§ Lesetext

Der Vorfall ereignete sich bereits am 24. Juni. Erst als das Buch bereits im Feue lag, schritt eine Mitarbeiterin des Ordnungsamtes ein und brach die Sonnenwendfeier ab.
Die Empörung die Aktion der Rechten ist groß. Landesinnenminister Holger Hövelmann (SPD) sprach von einem "Angriff auf die menschliche Kultur". Der Leiter des Anne-Frank-Zentrums in Berlin,
Andreas Heppner, nannte den Vorfall "ungeheuerlich" und stellte Strafanzeige.
Scheitern der Gesellschaft?
Der Bürgermeister von Pretzien, Friedrich Harwig (PDS/Linkspartei), der dem Treiben der Neonazis zugeschaut hatte, sieht die Ursachen in gesellschaftlichen Fehlentwicklungen. "So etwas
passiert, weil wir in unserem Land die Vergangenheit nicht bewältigt haben und weil wir mit unserer Gegenwart nicht fertig werden." Seiner Partei reichte diese Begründung nicht, sie forderte Harwig
zum Austritt auf.

§ Bereitgestellte Daten
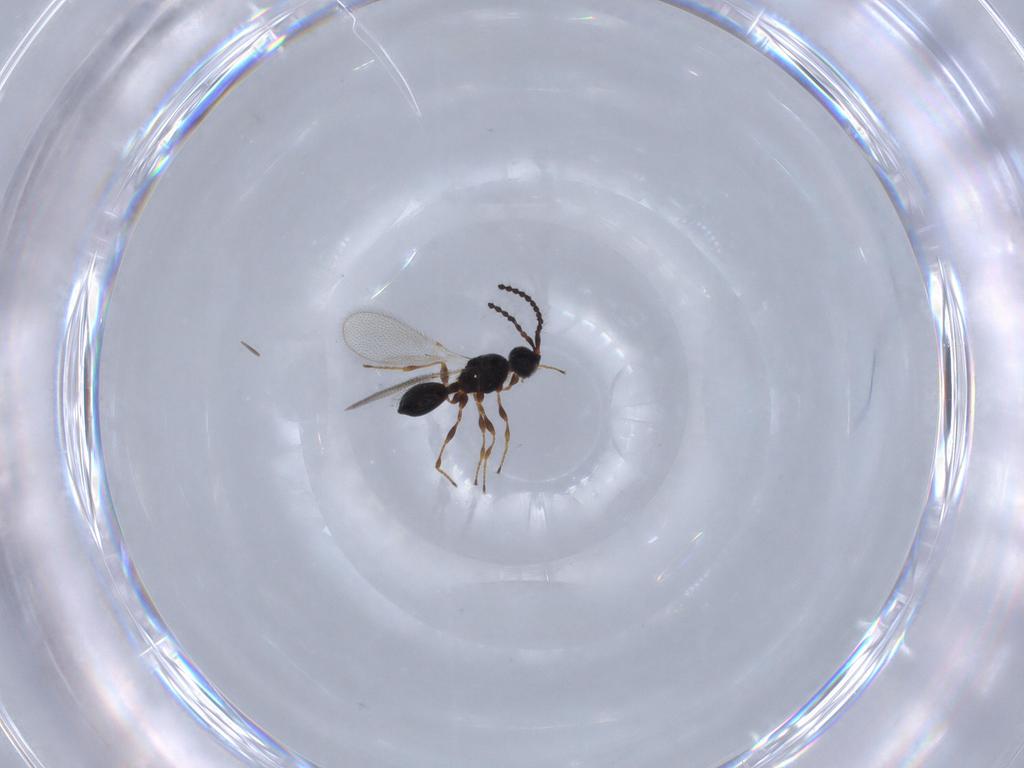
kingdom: Animalia
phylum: Arthropoda
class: Insecta
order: Hymenoptera
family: Diapriidae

§ Aufgabe
Schreiben Sie aus dem Text über den Vorfall in Pretzien die Stelle zwischen „Die Empörung die“ und „Scheitern der Gesellschaft?“ ab, beide eingeschlossen.

§ Lösung
Die Empörung die Aktion der Rechten ist groß. Landesinnenminister Holger Hövelmann (SPD) sprach von einem "Angriff auf die menschliche Kultur". Der Leiter des Anne-Frank-Zentrums in Berlin,
Andreas Heppner, nannte den Vorfall "ungeheuerlich" und stellte Strafanzeige.
Scheitern der Gesellschaft?